For five minority judges who hold leadership positions in the judiciary, one of the great benefits is being a role model. And one of the worst is ... being a role model.
That was the takeaway from a Golden Gate University law school panel Tuesday featuring California Chief Justice Tani Cantil-Sakauye, San Francisco Chief U.S. District Judge James Ware, and three other state Supreme Court justices from around the country.
For Ware, who became chief judge eight months ago, he's had the opportunity to introduce his law clerks to civil rights hero Melba Patillo Beals, something the Birmingham, Ala.-born judge took deep pride in. "On the other hand," he said, the chief judge role is "quite burdensome." For one thing, "as chief judge, I'm being a little more careful about the decisions I make. In the back of my mind, now I'm Chief Judge James Ware making the decision." Ware joked that with the responsibilities of chief he sleeps like a baby -- "I sleep for an hour and then I wake up and cry."

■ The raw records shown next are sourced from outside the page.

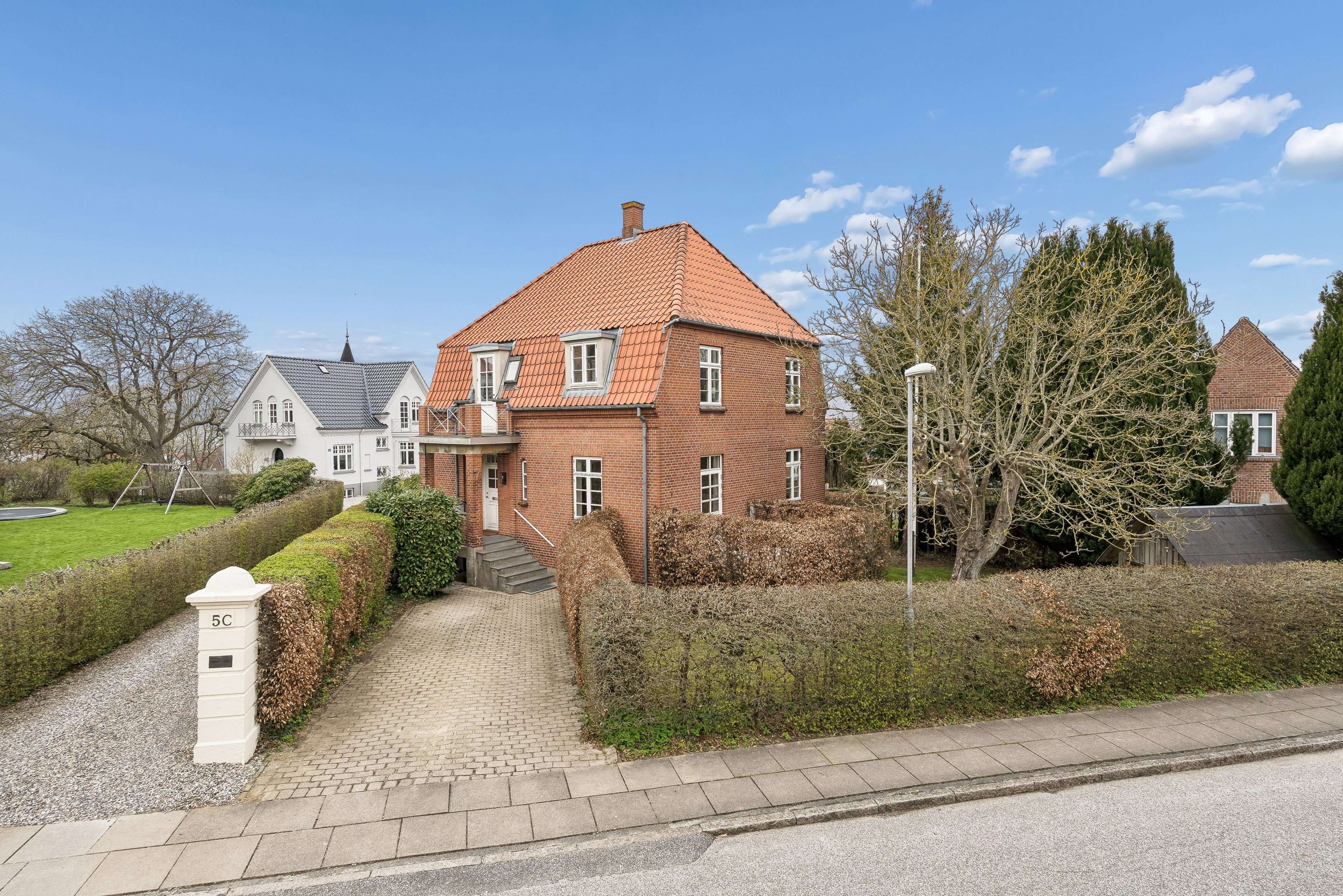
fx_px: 709
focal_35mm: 19
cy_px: 448
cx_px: 672
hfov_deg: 86.9
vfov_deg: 64.6
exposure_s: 1/400
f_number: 8
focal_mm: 19
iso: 200
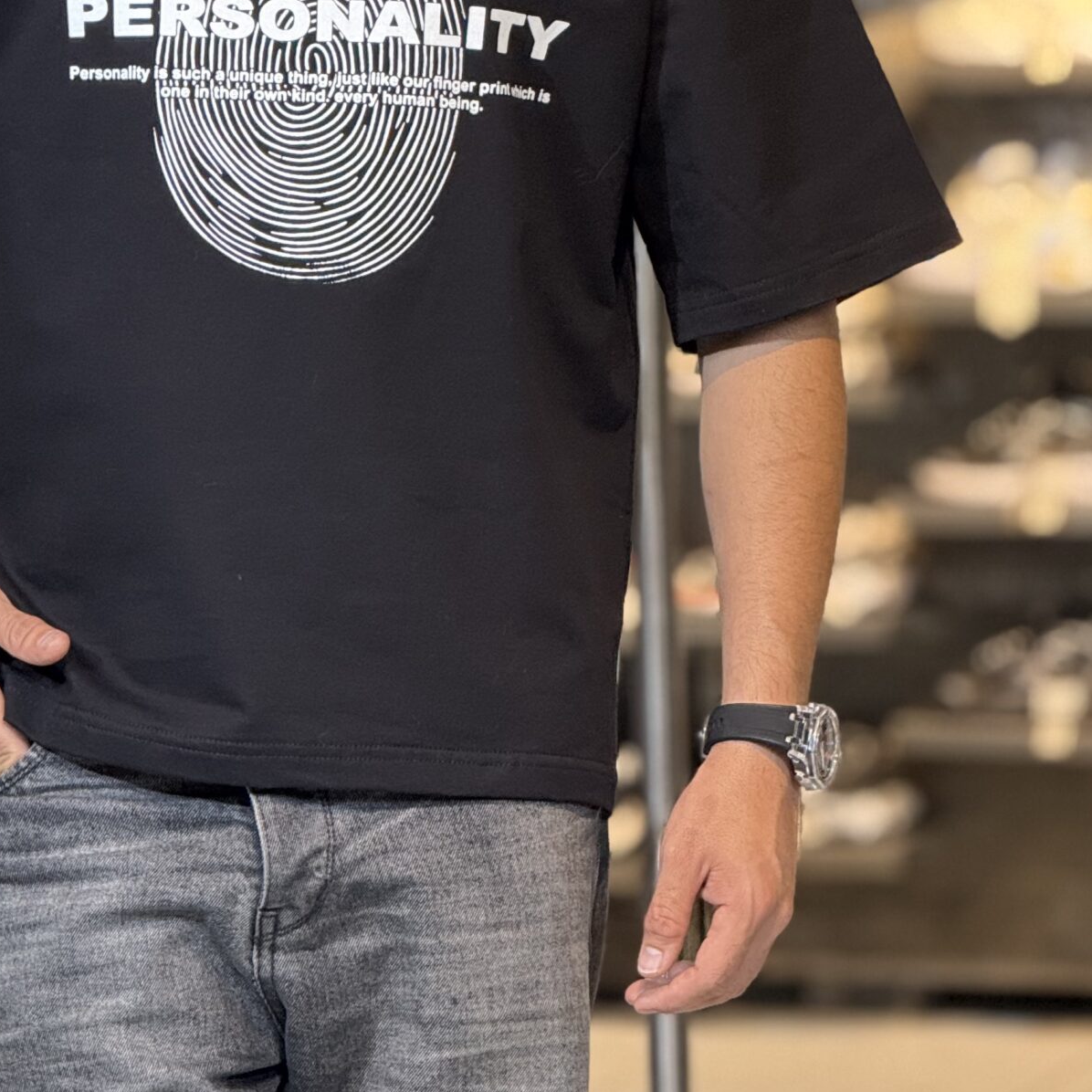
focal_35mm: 227
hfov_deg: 7.7
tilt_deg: -1.3
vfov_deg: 7.7
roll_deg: +0.8
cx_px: 323
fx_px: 8102
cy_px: 146
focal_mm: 15.66
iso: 320
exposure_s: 1/100
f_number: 2.8
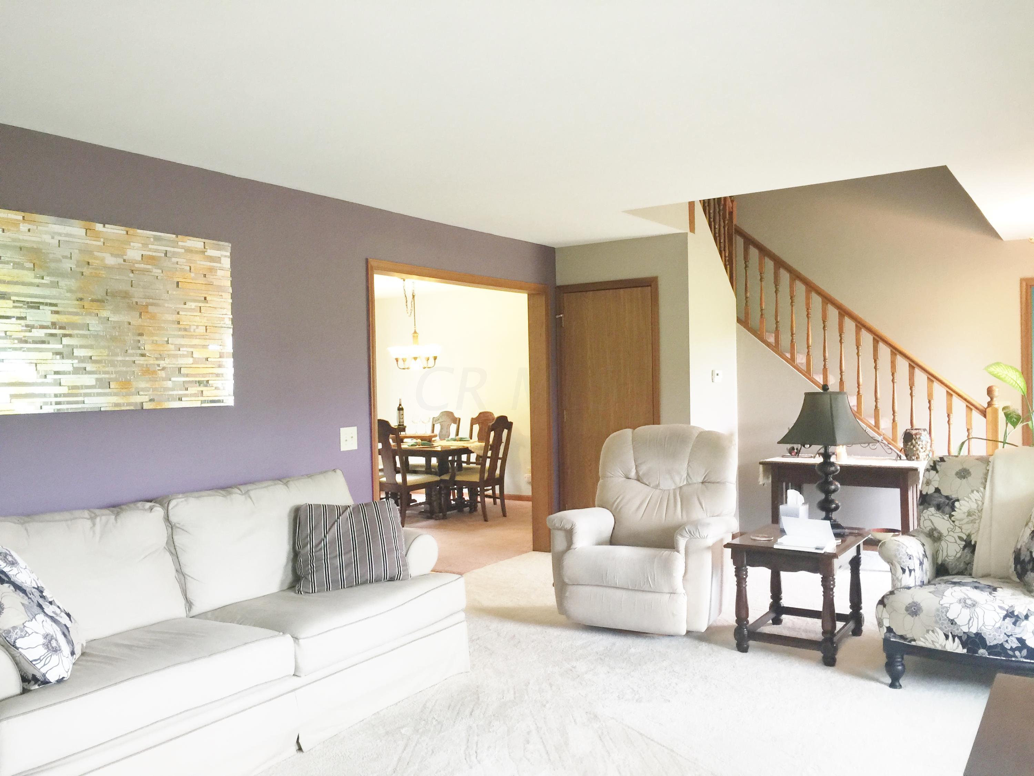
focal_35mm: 29
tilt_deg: +1.0
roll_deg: +0.1
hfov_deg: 61.7
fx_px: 866
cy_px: 388
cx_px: 517
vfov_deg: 48.2
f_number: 2.2
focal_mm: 4.15
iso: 64
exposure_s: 1/15
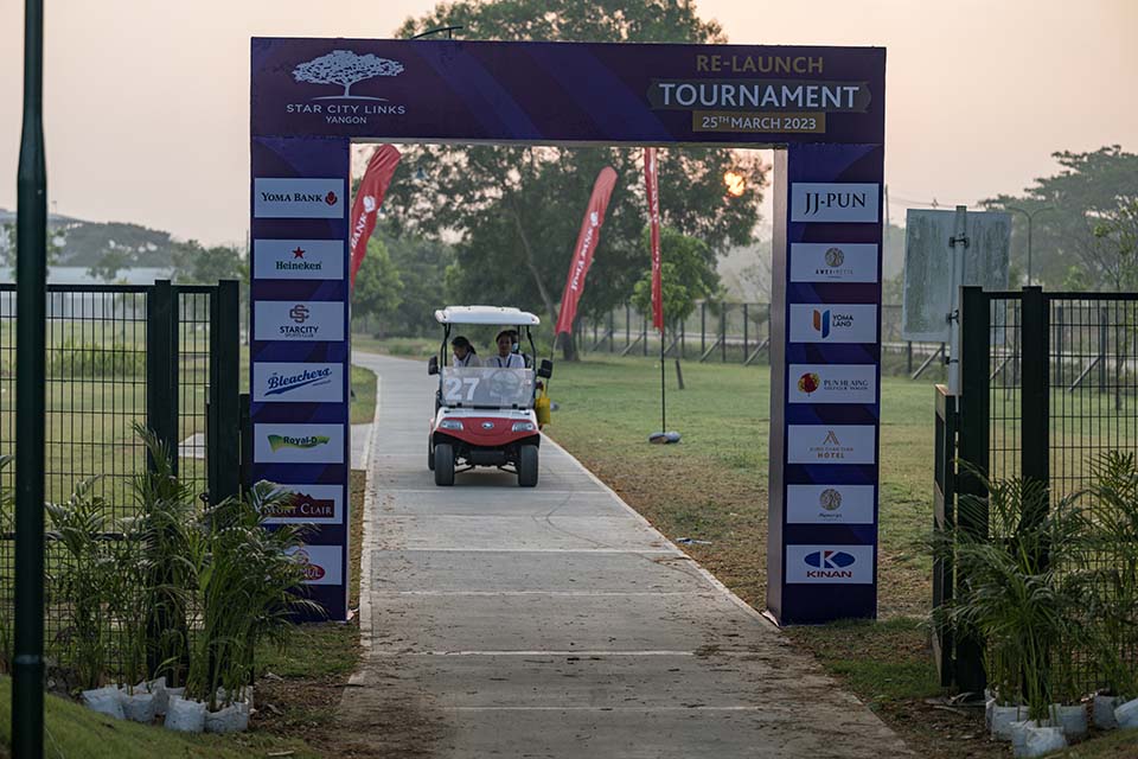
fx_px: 2560
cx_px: 569
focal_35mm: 81
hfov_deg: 25.1
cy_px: 380
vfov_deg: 16.9
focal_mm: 81
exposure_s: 1/200
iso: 125
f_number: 2.8
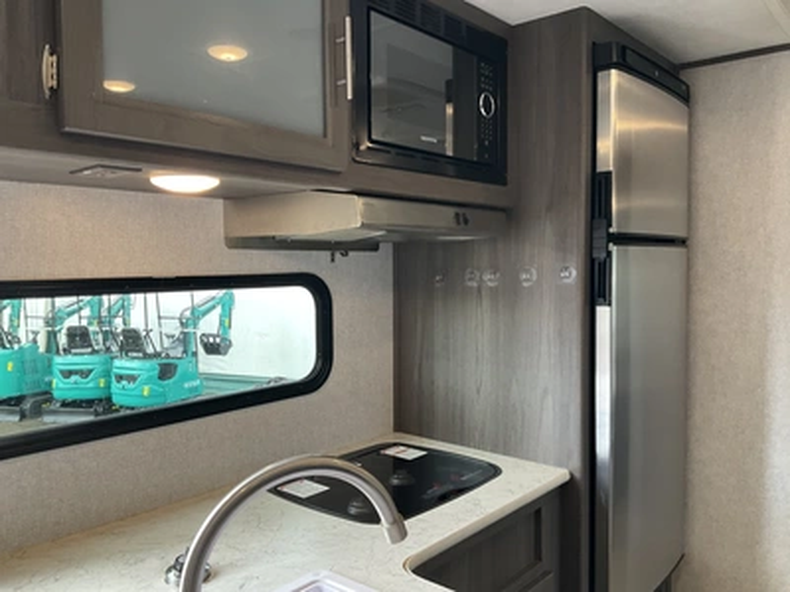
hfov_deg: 61.7
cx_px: 395
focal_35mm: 29
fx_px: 662
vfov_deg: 48.2
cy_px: 296
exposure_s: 1/89
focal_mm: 3
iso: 64
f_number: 1.8
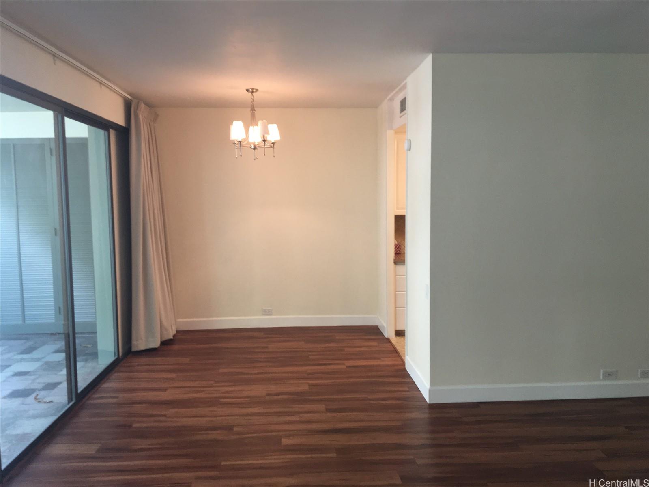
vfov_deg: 48.2
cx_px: 324
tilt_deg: -5.1
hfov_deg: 61.7
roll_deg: +0.8
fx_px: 544
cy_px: 244
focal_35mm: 29
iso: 50
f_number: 2.2
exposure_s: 1/30
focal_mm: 4.15
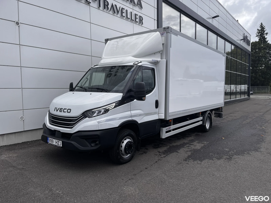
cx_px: 136
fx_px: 204
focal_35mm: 26
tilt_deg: -4.1
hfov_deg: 67.3
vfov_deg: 53.1
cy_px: 102
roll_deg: +0.1
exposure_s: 1/858
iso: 50
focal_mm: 5.1
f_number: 1.6
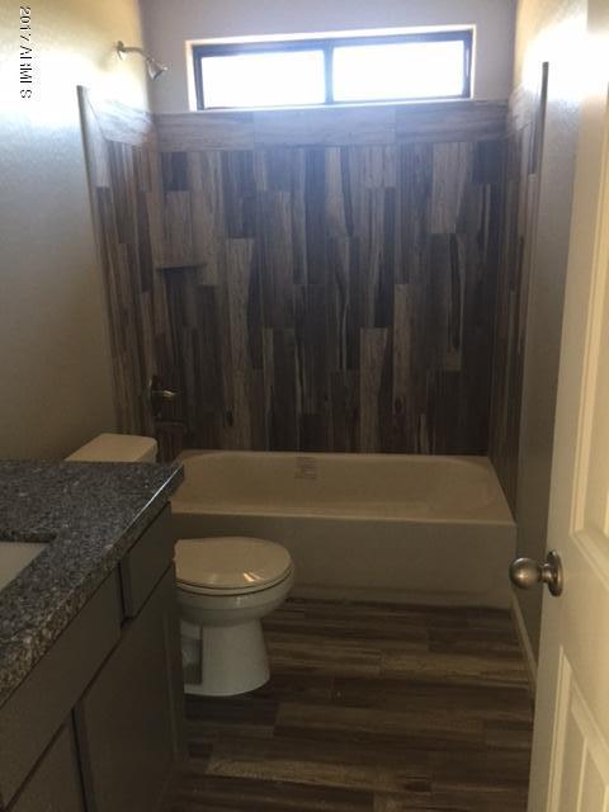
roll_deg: +0.7
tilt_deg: -14.8
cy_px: 406
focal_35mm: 29
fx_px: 680
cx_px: 304
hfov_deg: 48.2
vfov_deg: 61.7
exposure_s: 1/30
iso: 160
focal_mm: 4.15
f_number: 2.2
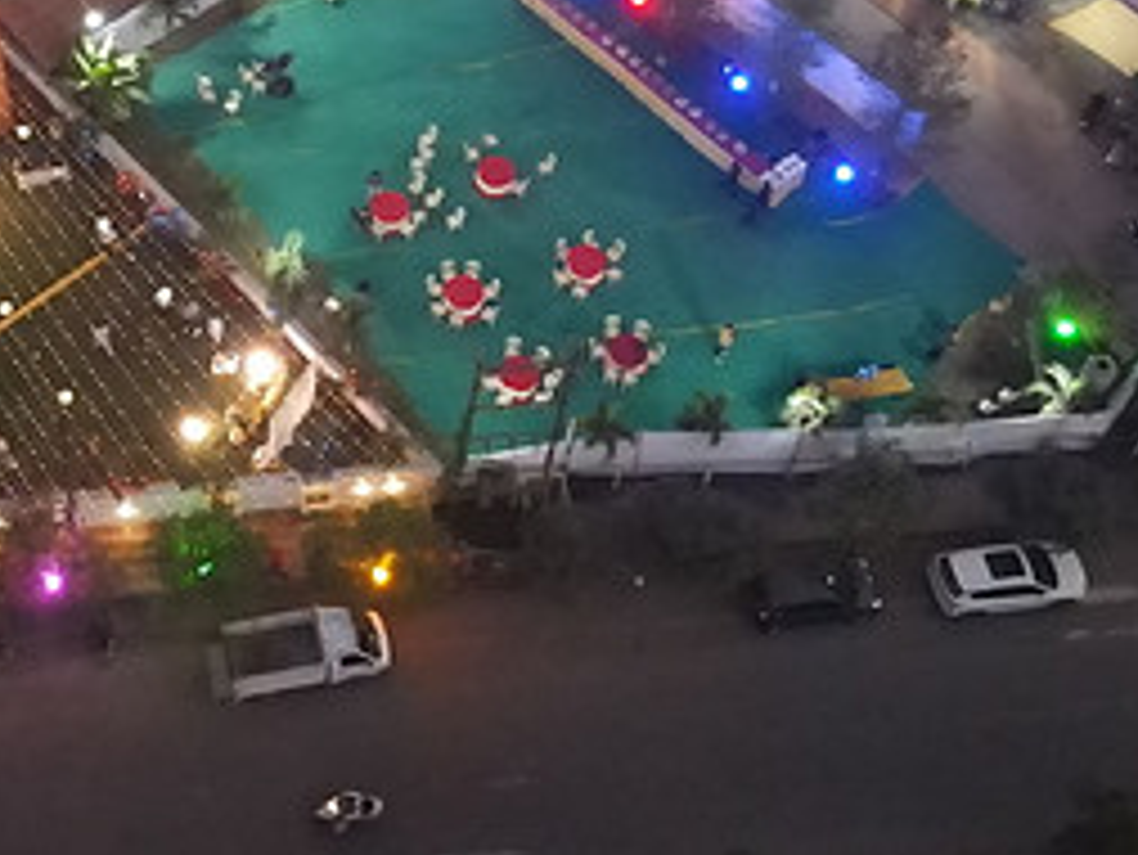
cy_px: 70
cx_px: 261
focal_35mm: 55
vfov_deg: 25.7
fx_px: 1809
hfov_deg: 34.1
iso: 3200
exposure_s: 1/100
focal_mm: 4.5
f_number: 2.8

The first African-American Supreme Court justice in Nevada, Douglas figures he had fewer personal connections in the business community to call on when it came to reelection or asking legislators for more court funding. That hurdle can be overcome, he said, but "it's a road you have to not think about as you go down it." Failing isn't an option, he added, because "if I don't do my job, there may not be another one like me on the court."
Massachusetts Supreme Court Justice Fernande Duffly, who was born in Indonesia, said it's important that there be more than just one woman or minority on a large bench. When first appointed to the Massachusetts Appeal Court she was the only woman there -- she felt more comfortable after a couple more joined her. "Three is an important number," she said, because it feels like there's less risk of backsliding then. "We all need to work toward critical mass."
For her part, Cantil-Sakauye emphasized that the unification of California's trial courts and other branch reforms -- reforms that have come under attack recently -- have indirectly promoted diversity. Creating a statewide framework for solving judicial problems have given people like her a seat at the table, she said. "Without the branch infrastructure as it exists today, as it was created 15 years ago, I would not have had the opportunity to be standing before you," she said.
About 300 people took in Golden Gate's third annual Ronald M. George lecture. Also on the panel was Chief Judge Eric Washington of the District of Columbia Court of Appeals. Second District Court of Appeal Justice Joan Dempsey Klein of Los Angeles moderated the discussion.